I’m looking for some guidance on how to get started with the following scenario. I have a cluster with multiple nodes, each node has 48 cores. The job scheduling is done with slurm. Currently, I’ve been running single node distributed jobs that are of the form (computation1.jl
):
using Distributed
using SharedArrays
@everywhere include("setup1.jl"); # preprocessing and setup code
results = SharedArray{Float64}(n_samples);
@sync @distributed for i in 1:n_samples
results[i] = f(i); # f is defined in setup1.jl
end
# save to disk
Which is to say, this is is a perfectly parallelizable job with no interaction between each iterate.

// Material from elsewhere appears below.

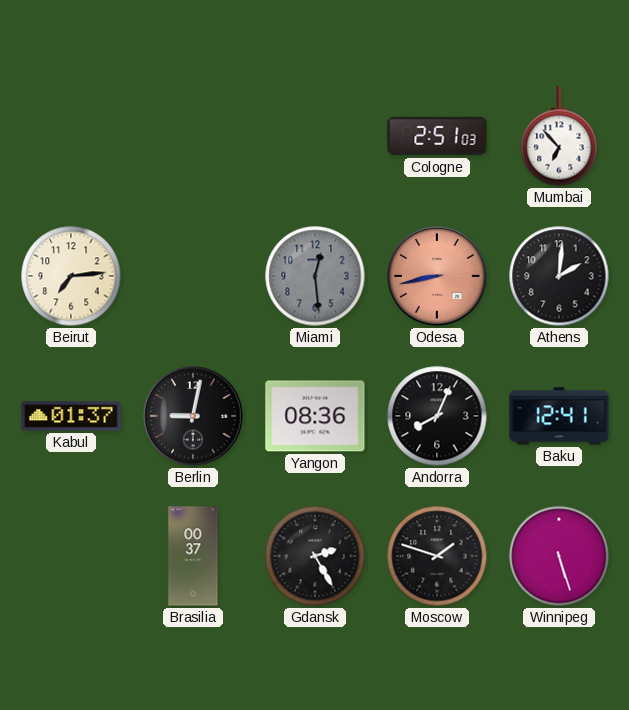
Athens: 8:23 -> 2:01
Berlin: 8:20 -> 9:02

This is then launched with slurm using the command sbatch job1.sh
, where this job script looks like:
#!/bin/bash
#SBATCH --nodes=1
#SBATCH --ntasks=48
#SBATCH --mem=128GB
#SBATCH --cpus-per-task=1
...
julia -p 48 computation1.jl
This works as expected as a single node 48 process job.
But I would like to move to run with multiple nodes, to leverage the resources I have for larger jobs. I’ve looked a bit at ClusterManagers.jl
and the Julia documentation, but I’m struggling to see how to modify both my Julia code and my slurm script to run properly. Thanks for any help.